Peter Grimm / 21.05.2017 / 17:49 / Foto: Mohammad Hassanzadeh / 14 / Seite ausdrucken

Sigmar Gabriel will mit Religionen Frieden schaffen

Der frühere SPD-Vorsitzende und heutige Bundesaußenminister Sigmar Gabriel lädt zur internationalen Konferenz "Friedensverantwortung der Religionen" ins Auswärtige Amt. Im Berliner Tagesspiegel konnte er vor Beginn der Konferenz schon einmal eine Art „Wort zum Sonntag“ dazu schreiben:

„Religionen bewahren ein tiefes Wissen um Schuld, Vergebung und Versöhnung. Religionsgemeinschaften können für Ausgleich und Gerechtigkeit in ihren Gesellschaften eintreten. Sie haben ein langes Zeitverständnis, das etwa in der Friedensarbeit notwendig ist. Und sie machen an den Grenzen der Nationalstaaten nicht halt.“

Das klingt so schön unverbindlich und allgemein, dass man wahrscheinlich schon von vornherein dem Herrn für eine Konferenz in vollendeter falscher Harmonie danken kann. Denn anders als es uns Prediger Sigmar zum Sonntag verkündet, ist das „Wissen um Schuld, Vergebung und Versöhnung“ unter den Religionen doch recht ungleich verteilt. Das wird bekanntlich gern verschleiert, denn sonst müsste man dem Umstand ins Auge sehen, dass es unter den Weltreligionen derzeit eine gibt, auf die sich exorbitant viele Diktatoren, Terroristen und Menschenschlächter berufen. Und dass diese Anhänger keinesfalls daran denken, „an den Grenzen der Nationalstaaten“ halt zu machen, weil ihr ideologischer Machtanspruch universell ist, ist Teil des nie offen ausgesprochenen Problems. Denn auch Massenzuwanderung wird vor allem dann ein Problem, wenn ein großer Teil der Zugewanderten die Idee in sich trägt, das Land, das sie besiedeln, müsse über kurz oder lang ihrem einzig wahren Glauben folgen.

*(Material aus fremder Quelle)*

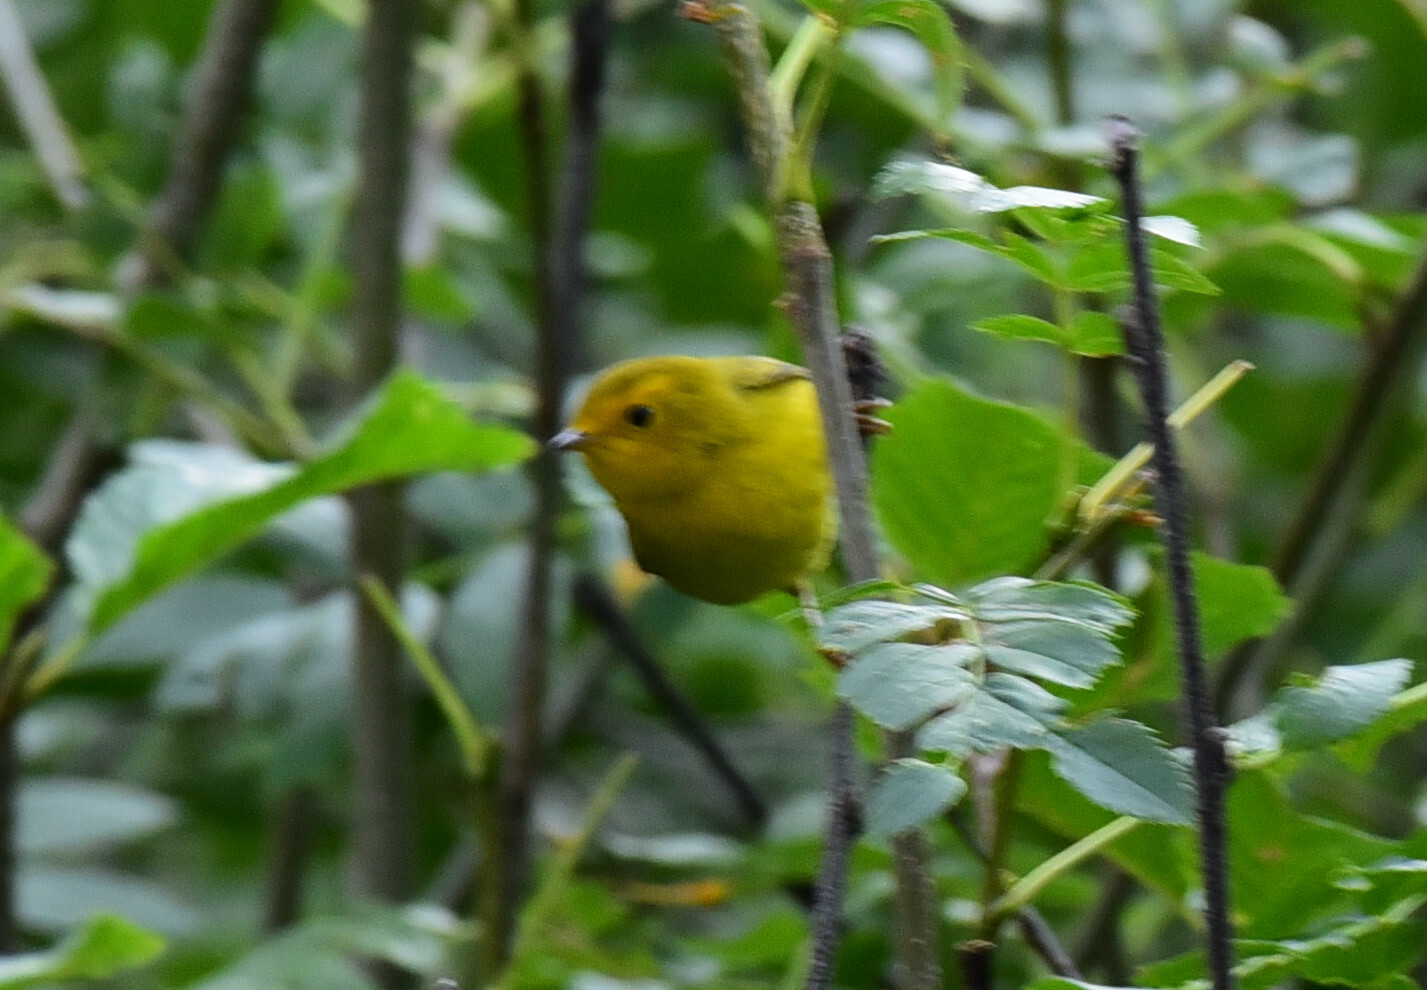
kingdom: Animalia
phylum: Chordata
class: Aves
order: Passeriformes
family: Parulidae
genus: Cardellina
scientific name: Cardellina pusilla
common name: Wilson's warbler
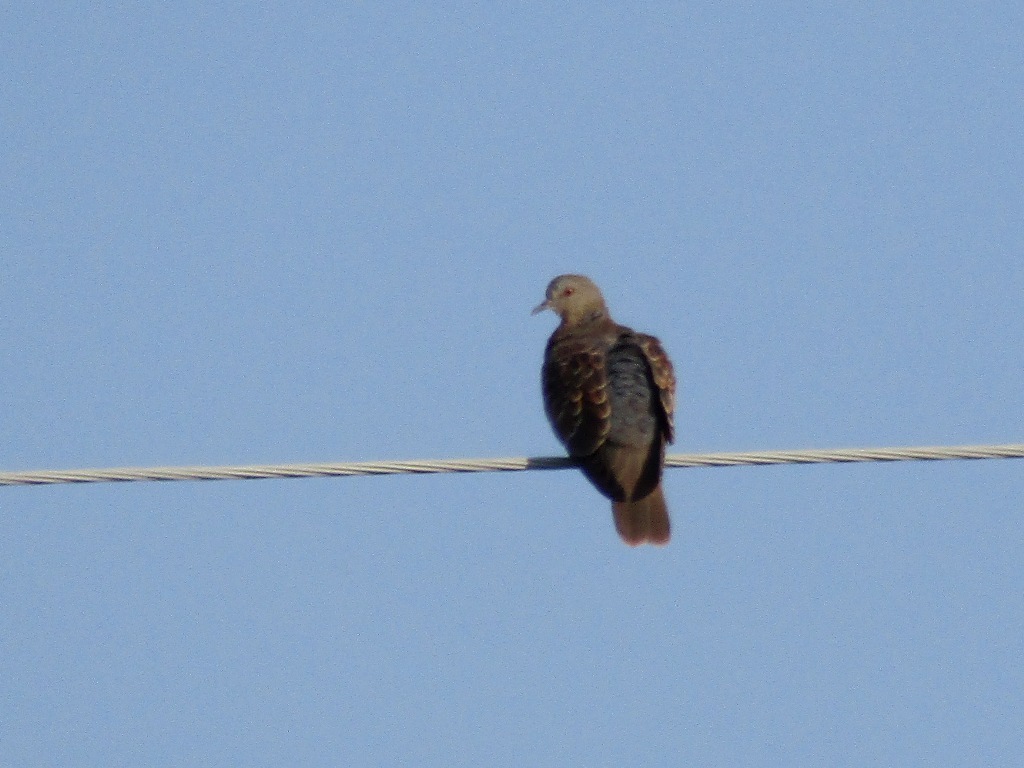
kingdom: Animalia
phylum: Chordata
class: Aves
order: Columbiformes
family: Columbidae
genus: Streptopelia
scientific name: Streptopelia orientalis
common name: Oriental turtle dove
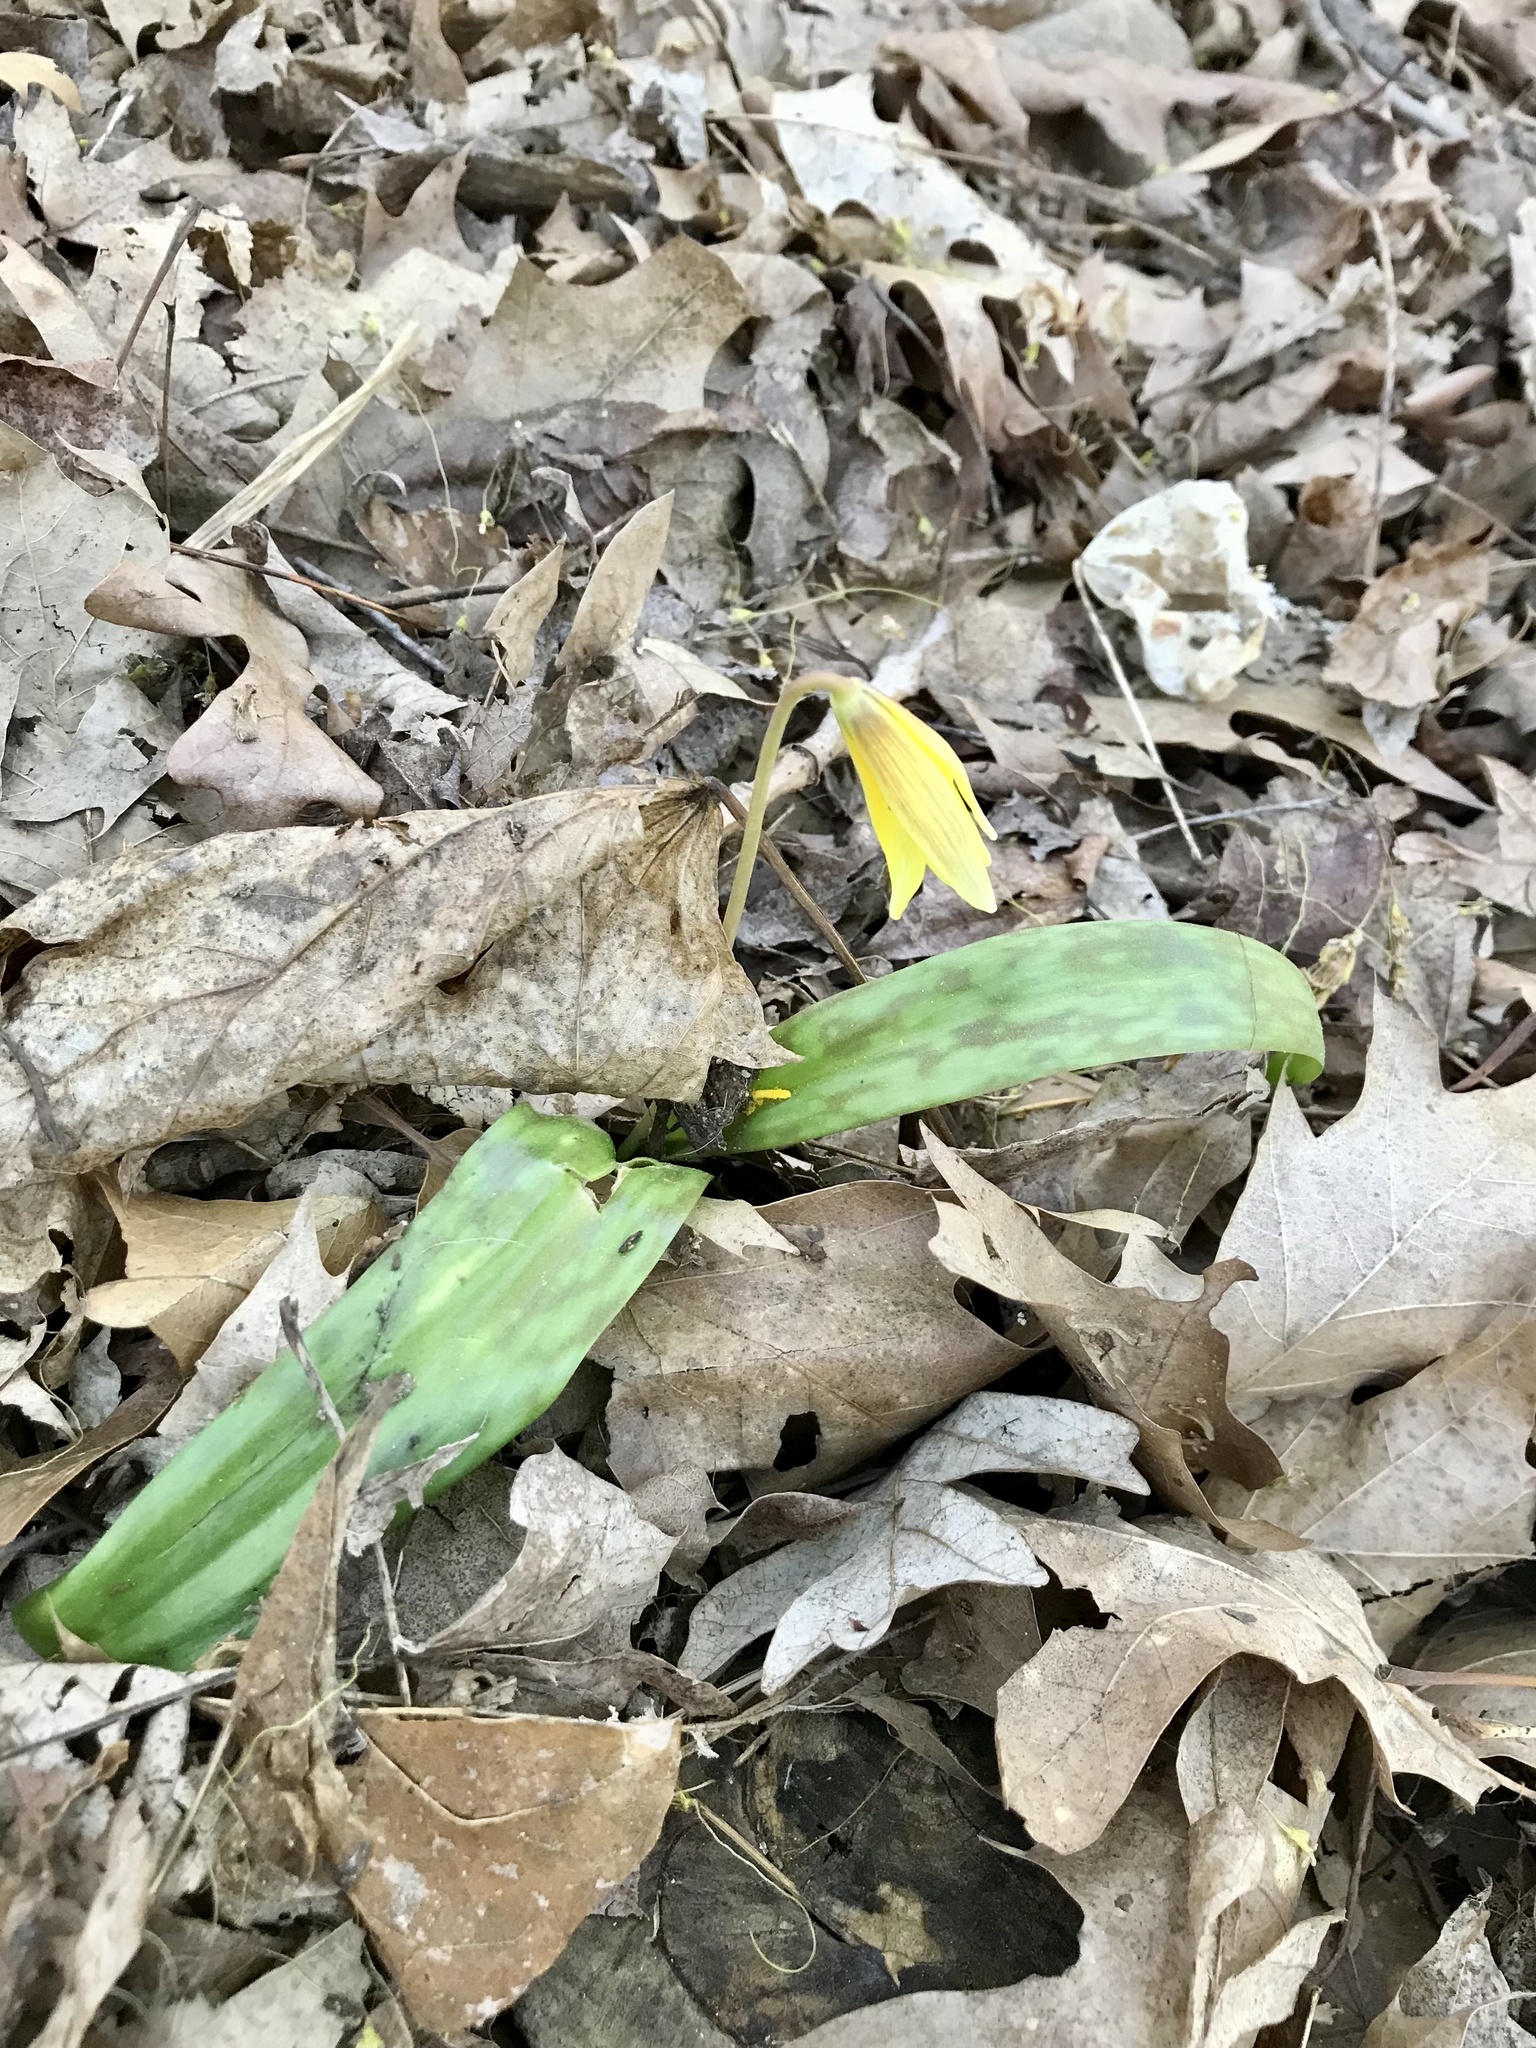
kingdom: Plantae
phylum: Tracheophyta
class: Liliopsida
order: Liliales
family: Liliaceae
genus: Erythronium
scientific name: Erythronium americanum
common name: Yellow adder's-tongue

Wenn es um den Frieden geht, kann man alles probieren

Das ist ebenso wenig neu, wie es ebenso selten politisch offen debattiert wird. Stattdessen wird wolkig einer Gleichheit der Religionen das Wort geredet, so als hätte es nach der Verkündung der jeweiligen Heiligen Schrift keine unterschiedlichen Entwicklungen mehr gegeben.

Bemerkenswert ist es natürlich, wenn ausgerechnet der Ex-Vorsitzende einer Partei zum Religionsgipfel lädt, die einst, als es nur um christliche Kirchen ging, den Einfluss religiöser Institutionen auf die Politik eher zurückdrängen wollte.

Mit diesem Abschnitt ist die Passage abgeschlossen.